• WHAT THIS TASK INVOLVES
Using the data below, show every line where the word "ankle" occurs.

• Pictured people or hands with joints
►
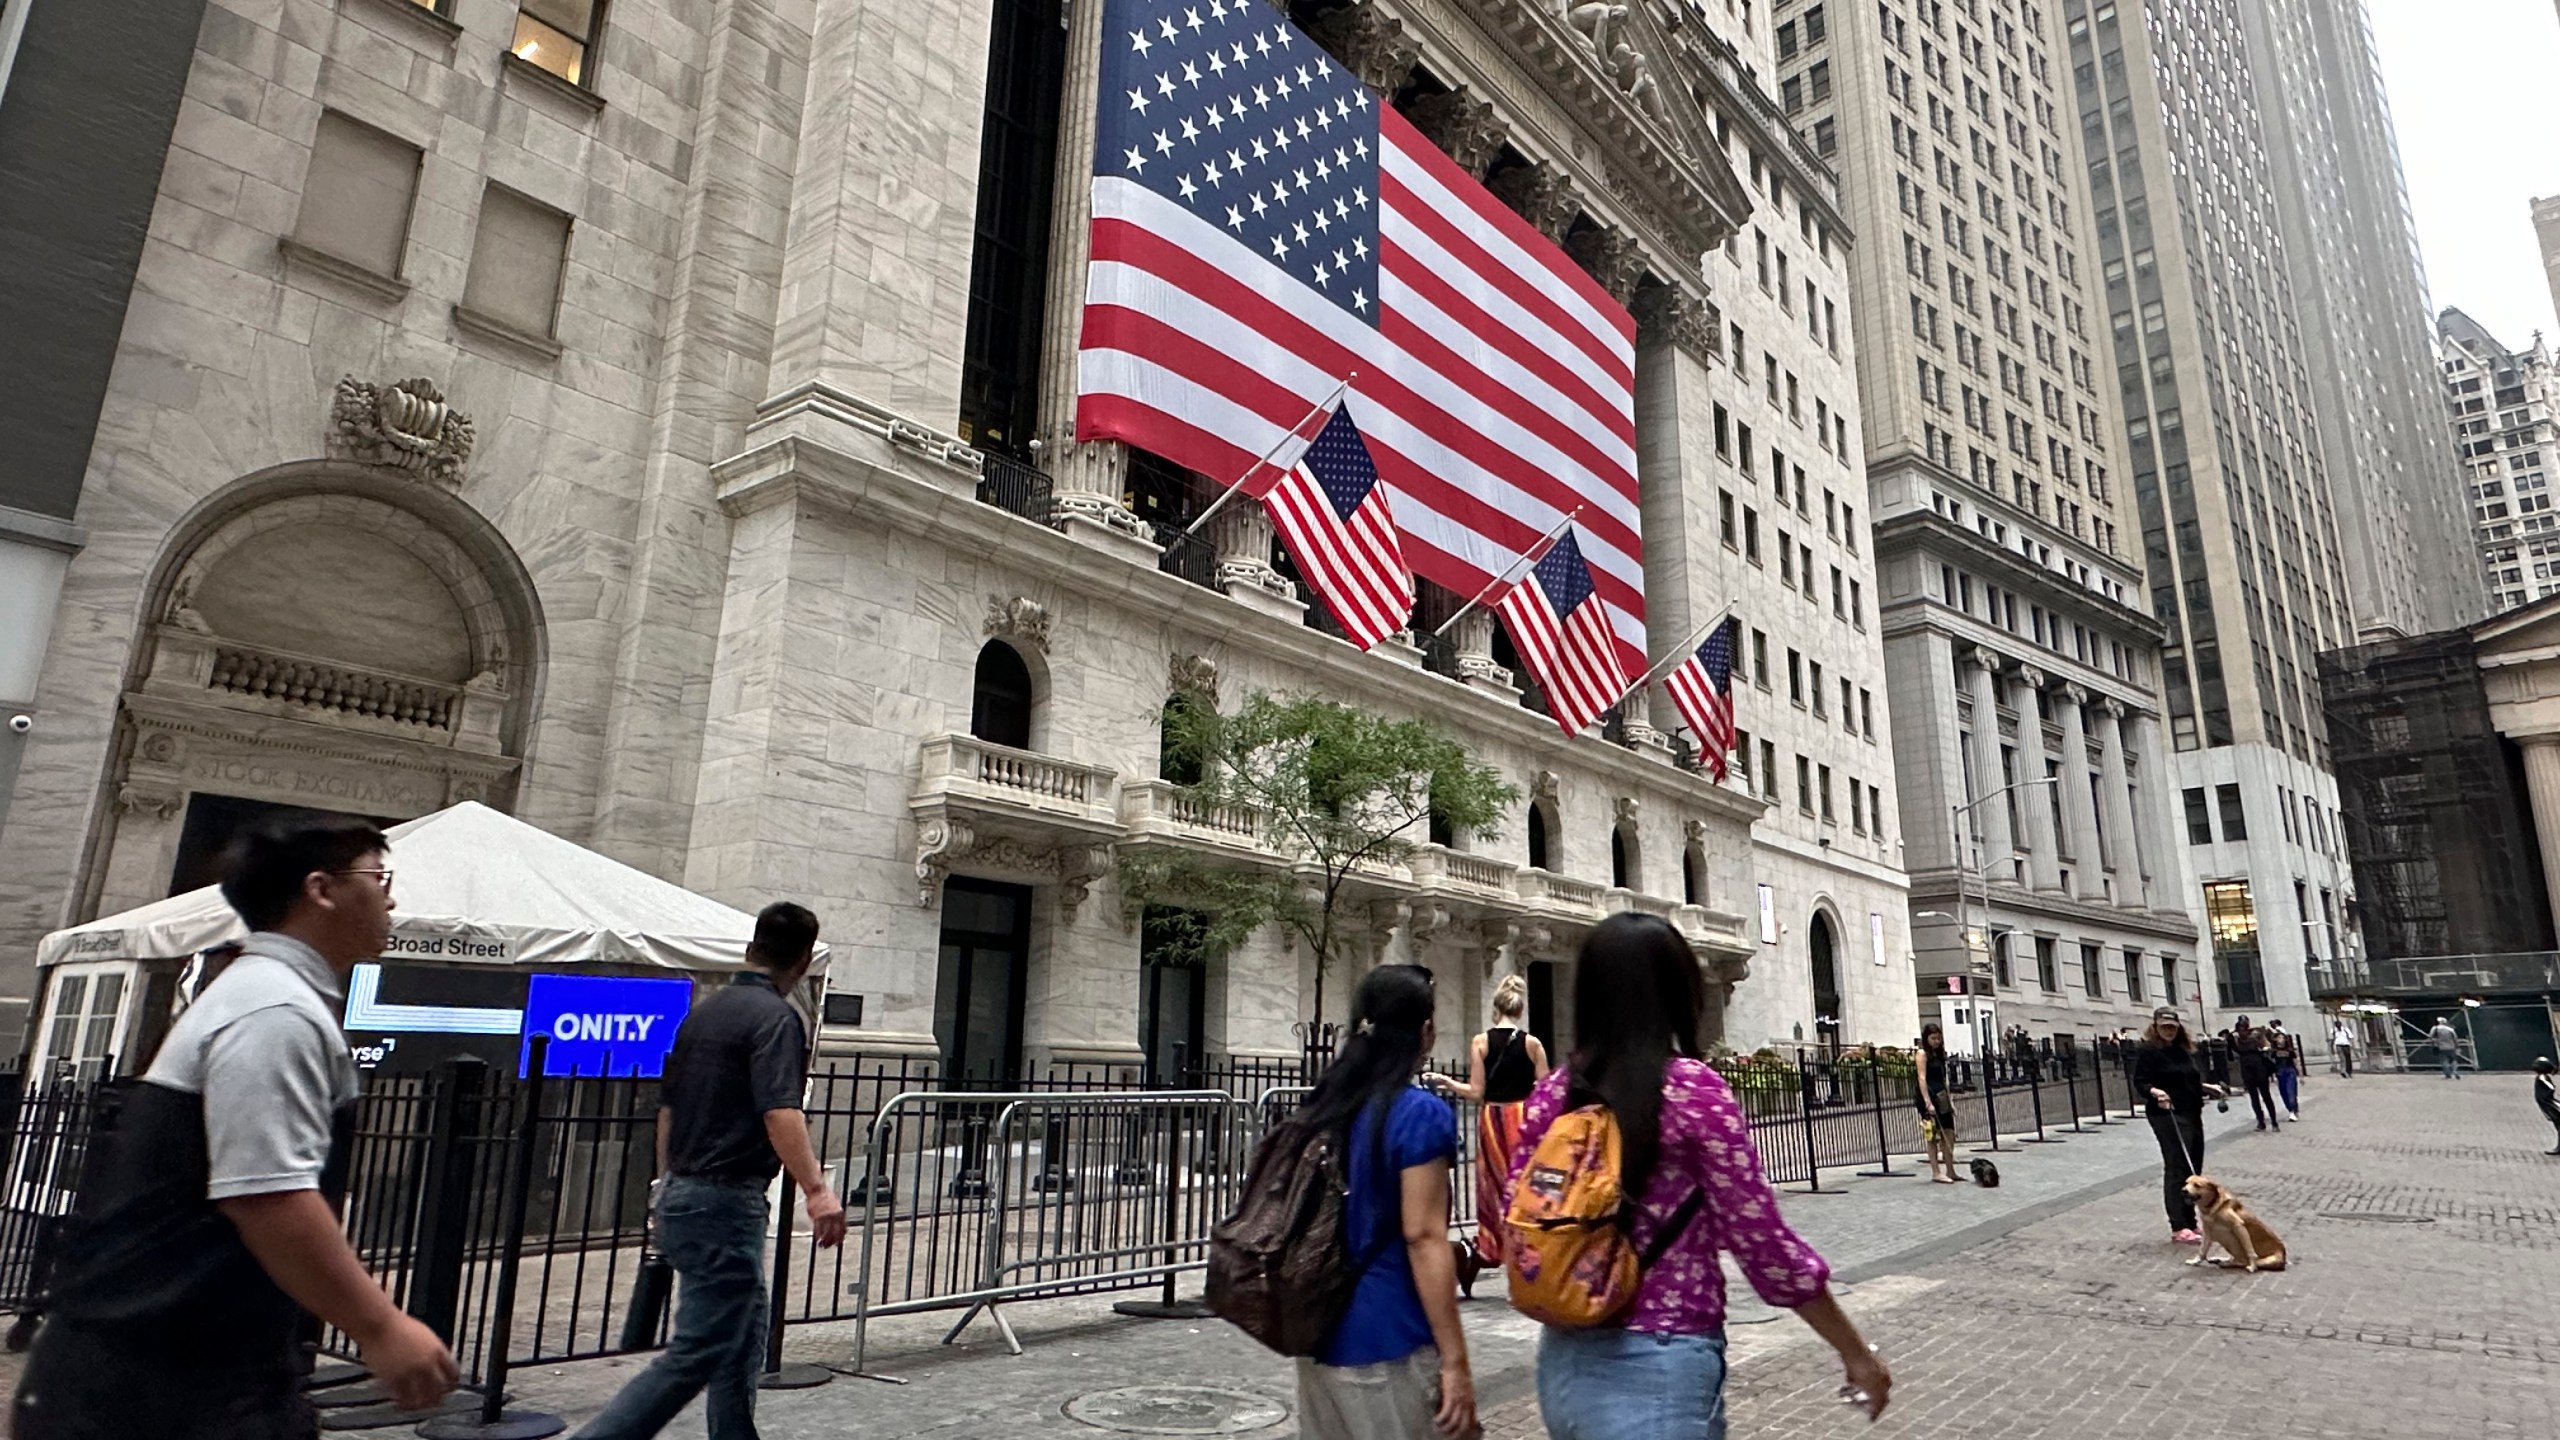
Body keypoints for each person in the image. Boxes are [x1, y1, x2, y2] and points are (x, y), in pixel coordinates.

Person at [12, 815, 458, 1439]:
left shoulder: (261, 995)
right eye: (378, 876)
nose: (391, 896)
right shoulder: (274, 1010)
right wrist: (381, 1326)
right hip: (159, 1382)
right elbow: (266, 1196)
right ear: (321, 890)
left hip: (182, 1366)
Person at [1511, 915, 1889, 1437]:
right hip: (1664, 1360)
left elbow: (1516, 1211)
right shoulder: (1692, 1091)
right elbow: (1762, 1242)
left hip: (1563, 1361)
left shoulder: (1551, 1096)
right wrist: (1854, 1350)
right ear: (1676, 992)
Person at [575, 902, 844, 1440]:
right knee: (697, 1350)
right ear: (805, 960)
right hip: (724, 1198)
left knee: (740, 1331)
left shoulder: (703, 1014)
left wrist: (662, 1185)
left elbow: (667, 1111)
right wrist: (816, 1189)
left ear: (751, 949)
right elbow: (780, 1111)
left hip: (685, 1189)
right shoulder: (775, 1019)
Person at [1291, 965, 1476, 1440]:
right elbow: (1425, 1236)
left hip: (1320, 1335)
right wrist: (1454, 1360)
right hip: (1391, 1337)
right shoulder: (1420, 1113)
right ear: (1426, 1031)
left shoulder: (1328, 1104)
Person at [1422, 973, 1548, 1294]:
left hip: (1492, 1118)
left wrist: (1447, 1081)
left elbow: (1476, 1092)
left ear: (1495, 1009)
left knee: (1492, 1190)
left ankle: (1488, 1251)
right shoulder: (1533, 1044)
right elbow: (1547, 1090)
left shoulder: (1480, 1042)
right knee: (1522, 1190)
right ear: (1519, 1011)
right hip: (1521, 1120)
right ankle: (1526, 1264)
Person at [2133, 1006, 2226, 1245]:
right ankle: (2178, 1225)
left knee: (2193, 1168)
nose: (2169, 1031)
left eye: (2172, 1027)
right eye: (2164, 1027)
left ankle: (2191, 1221)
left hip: (2192, 1111)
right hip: (2167, 1115)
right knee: (2176, 1168)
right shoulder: (2149, 1051)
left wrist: (2207, 1087)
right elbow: (2141, 1082)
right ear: (2155, 1027)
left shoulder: (2184, 1051)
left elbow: (2188, 1079)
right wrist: (2156, 1092)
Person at [1915, 1022, 1961, 1184]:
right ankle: (1936, 1171)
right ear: (1926, 1038)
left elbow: (1944, 1079)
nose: (1936, 1041)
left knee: (1949, 1132)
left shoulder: (1940, 1055)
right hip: (1929, 1095)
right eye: (1933, 1038)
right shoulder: (1922, 1054)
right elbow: (1921, 1078)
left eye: (1938, 1038)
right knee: (1932, 1135)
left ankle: (1950, 1169)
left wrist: (1951, 1100)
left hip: (1942, 1095)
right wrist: (1927, 1102)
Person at [2230, 1016, 2279, 1132]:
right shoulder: (2236, 1039)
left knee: (2265, 1095)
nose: (2241, 1030)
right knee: (2254, 1097)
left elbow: (2267, 1045)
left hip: (2258, 1066)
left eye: (2243, 1027)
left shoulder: (2256, 1035)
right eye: (2239, 1028)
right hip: (2247, 1067)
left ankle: (2274, 1121)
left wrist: (2265, 1048)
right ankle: (2260, 1121)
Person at [2267, 1019, 2301, 1121]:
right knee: (2284, 1092)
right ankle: (2290, 1109)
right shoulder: (2274, 1051)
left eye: (2282, 1038)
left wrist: (2301, 1074)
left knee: (2291, 1091)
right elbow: (2271, 1062)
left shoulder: (2289, 1050)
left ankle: (2293, 1110)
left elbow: (2296, 1061)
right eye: (2279, 1038)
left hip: (2290, 1071)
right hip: (2280, 1072)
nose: (2280, 1040)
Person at [2535, 1059, 2560, 1156]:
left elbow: (2551, 1087)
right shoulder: (2542, 1077)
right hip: (2547, 1102)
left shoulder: (2542, 1077)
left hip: (2549, 1103)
◄
• ANSWER BOX
left ankle: (1488, 1251)
right ankle: (1526, 1264)
right ankle: (2178, 1225)
left ankle: (2191, 1221)
right ankle: (1936, 1171)
left ankle: (1950, 1169)
left ankle: (2274, 1121)
right ankle: (2260, 1121)
right ankle: (2290, 1109)
left ankle: (2293, 1110)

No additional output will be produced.